GIVEN RECORDS:
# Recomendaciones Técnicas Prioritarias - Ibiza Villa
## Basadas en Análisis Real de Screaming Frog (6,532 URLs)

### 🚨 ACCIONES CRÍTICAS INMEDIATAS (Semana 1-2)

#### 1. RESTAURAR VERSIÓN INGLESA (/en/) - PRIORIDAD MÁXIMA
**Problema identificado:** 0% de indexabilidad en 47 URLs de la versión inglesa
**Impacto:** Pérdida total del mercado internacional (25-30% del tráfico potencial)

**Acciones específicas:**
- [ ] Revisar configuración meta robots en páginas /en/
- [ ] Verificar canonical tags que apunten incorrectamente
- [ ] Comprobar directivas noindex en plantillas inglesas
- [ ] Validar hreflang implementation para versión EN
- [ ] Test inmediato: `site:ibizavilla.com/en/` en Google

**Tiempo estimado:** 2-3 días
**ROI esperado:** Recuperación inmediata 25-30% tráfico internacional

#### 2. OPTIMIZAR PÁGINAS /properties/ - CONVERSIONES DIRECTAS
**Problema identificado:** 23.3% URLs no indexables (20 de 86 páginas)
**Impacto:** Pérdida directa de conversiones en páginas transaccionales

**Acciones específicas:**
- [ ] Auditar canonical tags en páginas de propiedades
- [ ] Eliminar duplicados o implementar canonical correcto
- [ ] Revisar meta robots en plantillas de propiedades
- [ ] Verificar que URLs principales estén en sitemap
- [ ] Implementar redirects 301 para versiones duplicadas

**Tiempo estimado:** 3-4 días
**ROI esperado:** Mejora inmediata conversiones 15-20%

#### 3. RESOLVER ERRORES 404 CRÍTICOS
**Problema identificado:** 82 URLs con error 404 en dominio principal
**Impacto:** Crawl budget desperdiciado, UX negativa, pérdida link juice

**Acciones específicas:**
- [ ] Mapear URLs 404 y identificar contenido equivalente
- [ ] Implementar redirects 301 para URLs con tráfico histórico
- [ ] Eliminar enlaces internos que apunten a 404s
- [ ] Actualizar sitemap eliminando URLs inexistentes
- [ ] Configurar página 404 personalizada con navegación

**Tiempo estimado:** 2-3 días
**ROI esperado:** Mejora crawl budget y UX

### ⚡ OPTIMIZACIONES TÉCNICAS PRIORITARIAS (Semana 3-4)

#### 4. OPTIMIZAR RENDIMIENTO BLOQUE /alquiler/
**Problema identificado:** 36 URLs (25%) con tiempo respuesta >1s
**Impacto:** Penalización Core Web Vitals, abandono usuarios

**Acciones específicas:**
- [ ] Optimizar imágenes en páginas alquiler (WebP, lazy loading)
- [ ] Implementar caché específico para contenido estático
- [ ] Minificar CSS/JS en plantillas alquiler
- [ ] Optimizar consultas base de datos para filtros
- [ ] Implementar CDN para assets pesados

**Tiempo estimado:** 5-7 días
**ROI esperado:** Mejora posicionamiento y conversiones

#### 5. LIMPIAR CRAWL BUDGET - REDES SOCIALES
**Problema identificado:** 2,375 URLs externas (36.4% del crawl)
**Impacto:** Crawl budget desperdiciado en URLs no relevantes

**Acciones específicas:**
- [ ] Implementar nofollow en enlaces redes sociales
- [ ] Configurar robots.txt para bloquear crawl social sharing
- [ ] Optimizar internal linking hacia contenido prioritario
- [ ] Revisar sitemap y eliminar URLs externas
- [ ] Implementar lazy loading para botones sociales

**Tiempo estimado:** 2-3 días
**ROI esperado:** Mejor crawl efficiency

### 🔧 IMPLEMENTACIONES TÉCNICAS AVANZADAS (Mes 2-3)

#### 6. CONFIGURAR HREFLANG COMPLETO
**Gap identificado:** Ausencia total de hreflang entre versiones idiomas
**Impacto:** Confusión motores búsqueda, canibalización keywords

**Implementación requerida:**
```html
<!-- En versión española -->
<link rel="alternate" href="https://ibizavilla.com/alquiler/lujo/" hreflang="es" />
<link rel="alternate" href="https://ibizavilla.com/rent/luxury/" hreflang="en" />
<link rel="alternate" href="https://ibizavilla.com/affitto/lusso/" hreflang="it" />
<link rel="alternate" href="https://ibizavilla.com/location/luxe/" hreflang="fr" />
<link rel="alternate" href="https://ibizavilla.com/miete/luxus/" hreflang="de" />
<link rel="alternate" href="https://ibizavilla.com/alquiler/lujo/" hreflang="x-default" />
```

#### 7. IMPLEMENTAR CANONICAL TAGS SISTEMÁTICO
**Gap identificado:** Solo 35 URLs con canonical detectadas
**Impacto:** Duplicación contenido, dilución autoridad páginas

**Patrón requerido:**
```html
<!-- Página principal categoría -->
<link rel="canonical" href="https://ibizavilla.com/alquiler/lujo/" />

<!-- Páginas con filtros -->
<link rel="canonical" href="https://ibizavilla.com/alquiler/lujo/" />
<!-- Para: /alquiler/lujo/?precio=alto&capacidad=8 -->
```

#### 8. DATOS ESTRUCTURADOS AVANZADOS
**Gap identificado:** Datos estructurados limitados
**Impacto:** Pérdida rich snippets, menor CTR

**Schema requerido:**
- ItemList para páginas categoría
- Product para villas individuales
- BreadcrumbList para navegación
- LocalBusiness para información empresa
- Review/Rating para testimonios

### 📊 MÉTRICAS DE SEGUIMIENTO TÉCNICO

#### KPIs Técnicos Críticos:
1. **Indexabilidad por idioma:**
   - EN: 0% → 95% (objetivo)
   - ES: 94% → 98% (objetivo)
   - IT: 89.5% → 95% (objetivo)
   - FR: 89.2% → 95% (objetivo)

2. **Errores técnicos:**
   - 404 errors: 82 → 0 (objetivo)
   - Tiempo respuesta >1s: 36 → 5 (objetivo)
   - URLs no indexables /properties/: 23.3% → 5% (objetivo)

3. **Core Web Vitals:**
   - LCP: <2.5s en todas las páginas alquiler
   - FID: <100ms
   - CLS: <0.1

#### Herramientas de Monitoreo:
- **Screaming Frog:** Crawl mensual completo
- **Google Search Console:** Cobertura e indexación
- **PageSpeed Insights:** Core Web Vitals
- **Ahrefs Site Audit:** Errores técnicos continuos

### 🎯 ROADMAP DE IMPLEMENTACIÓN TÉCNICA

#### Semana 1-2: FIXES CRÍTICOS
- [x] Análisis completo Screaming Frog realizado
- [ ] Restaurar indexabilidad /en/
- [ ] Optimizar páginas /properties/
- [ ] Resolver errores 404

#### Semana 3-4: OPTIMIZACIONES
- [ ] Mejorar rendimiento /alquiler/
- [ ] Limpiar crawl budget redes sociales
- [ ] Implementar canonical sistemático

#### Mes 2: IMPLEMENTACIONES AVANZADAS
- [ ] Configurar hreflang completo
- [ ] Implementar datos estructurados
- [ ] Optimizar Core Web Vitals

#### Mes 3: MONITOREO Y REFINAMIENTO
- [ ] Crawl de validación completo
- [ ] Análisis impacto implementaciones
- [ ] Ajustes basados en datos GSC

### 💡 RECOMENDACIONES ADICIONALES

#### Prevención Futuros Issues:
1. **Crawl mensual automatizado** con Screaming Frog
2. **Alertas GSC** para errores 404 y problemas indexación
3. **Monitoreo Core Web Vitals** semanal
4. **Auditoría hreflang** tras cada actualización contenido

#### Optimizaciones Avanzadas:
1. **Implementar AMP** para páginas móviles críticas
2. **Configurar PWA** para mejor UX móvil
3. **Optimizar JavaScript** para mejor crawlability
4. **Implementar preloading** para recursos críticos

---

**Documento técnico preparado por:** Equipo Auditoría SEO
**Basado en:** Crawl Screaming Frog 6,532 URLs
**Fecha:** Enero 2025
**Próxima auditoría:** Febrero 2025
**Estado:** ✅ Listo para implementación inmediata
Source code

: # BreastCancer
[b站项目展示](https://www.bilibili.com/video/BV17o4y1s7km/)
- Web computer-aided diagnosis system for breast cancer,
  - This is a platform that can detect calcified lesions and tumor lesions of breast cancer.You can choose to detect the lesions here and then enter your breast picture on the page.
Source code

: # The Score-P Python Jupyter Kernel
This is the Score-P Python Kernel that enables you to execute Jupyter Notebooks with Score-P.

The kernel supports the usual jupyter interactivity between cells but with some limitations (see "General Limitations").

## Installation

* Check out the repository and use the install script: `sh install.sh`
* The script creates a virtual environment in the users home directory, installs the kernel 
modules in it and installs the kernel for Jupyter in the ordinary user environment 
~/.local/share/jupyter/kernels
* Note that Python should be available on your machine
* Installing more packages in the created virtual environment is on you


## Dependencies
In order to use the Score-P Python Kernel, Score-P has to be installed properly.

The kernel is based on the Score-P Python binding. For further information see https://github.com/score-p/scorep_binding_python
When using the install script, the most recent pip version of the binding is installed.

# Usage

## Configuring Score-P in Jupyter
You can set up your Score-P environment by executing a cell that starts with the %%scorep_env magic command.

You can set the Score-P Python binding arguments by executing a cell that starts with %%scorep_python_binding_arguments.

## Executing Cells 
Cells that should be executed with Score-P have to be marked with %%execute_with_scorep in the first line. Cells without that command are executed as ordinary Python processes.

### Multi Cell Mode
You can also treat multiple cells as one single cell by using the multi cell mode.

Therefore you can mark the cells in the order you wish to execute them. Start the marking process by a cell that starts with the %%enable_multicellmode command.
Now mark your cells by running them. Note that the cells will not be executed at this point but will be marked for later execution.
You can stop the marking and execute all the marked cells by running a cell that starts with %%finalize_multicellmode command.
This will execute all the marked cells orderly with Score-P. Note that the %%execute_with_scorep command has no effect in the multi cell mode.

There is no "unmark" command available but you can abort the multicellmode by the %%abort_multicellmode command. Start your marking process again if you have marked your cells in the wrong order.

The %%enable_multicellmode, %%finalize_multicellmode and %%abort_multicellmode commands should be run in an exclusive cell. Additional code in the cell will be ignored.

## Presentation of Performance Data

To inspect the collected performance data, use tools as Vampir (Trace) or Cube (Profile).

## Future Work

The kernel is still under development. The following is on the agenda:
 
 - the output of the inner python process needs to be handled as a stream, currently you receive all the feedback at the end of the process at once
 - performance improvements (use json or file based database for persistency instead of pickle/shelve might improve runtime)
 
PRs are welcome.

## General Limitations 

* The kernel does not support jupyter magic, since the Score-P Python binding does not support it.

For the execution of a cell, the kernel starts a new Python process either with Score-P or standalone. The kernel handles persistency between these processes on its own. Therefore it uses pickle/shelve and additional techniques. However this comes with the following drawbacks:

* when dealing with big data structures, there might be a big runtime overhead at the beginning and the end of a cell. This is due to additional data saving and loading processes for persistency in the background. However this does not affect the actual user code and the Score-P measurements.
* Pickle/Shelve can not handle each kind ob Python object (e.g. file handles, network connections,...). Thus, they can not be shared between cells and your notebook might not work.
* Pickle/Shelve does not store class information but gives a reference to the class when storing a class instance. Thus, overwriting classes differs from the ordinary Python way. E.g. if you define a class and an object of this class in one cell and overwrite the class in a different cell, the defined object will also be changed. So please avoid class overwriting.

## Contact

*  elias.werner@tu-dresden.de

ACTIVITY:
Starting with the first line of the listing, output each line exactly until you have included the one containing "la versión inglesa".

RESPONSE:
# Recomendaciones Técnicas Prioritarias - Ibiza Villa
## Basadas en Análisis Real de Screaming Frog (6,532 URLs)

### 🚨 ACCIONES CRÍTICAS INMEDIATAS (Semana 1-2)

#### 1. RESTAURAR VERSIÓN INGLESA (/en/) - PRIORIDAD MÁXIMA
**Problema identificado:** 0% de indexabilidad en 47 URLs de la versión inglesa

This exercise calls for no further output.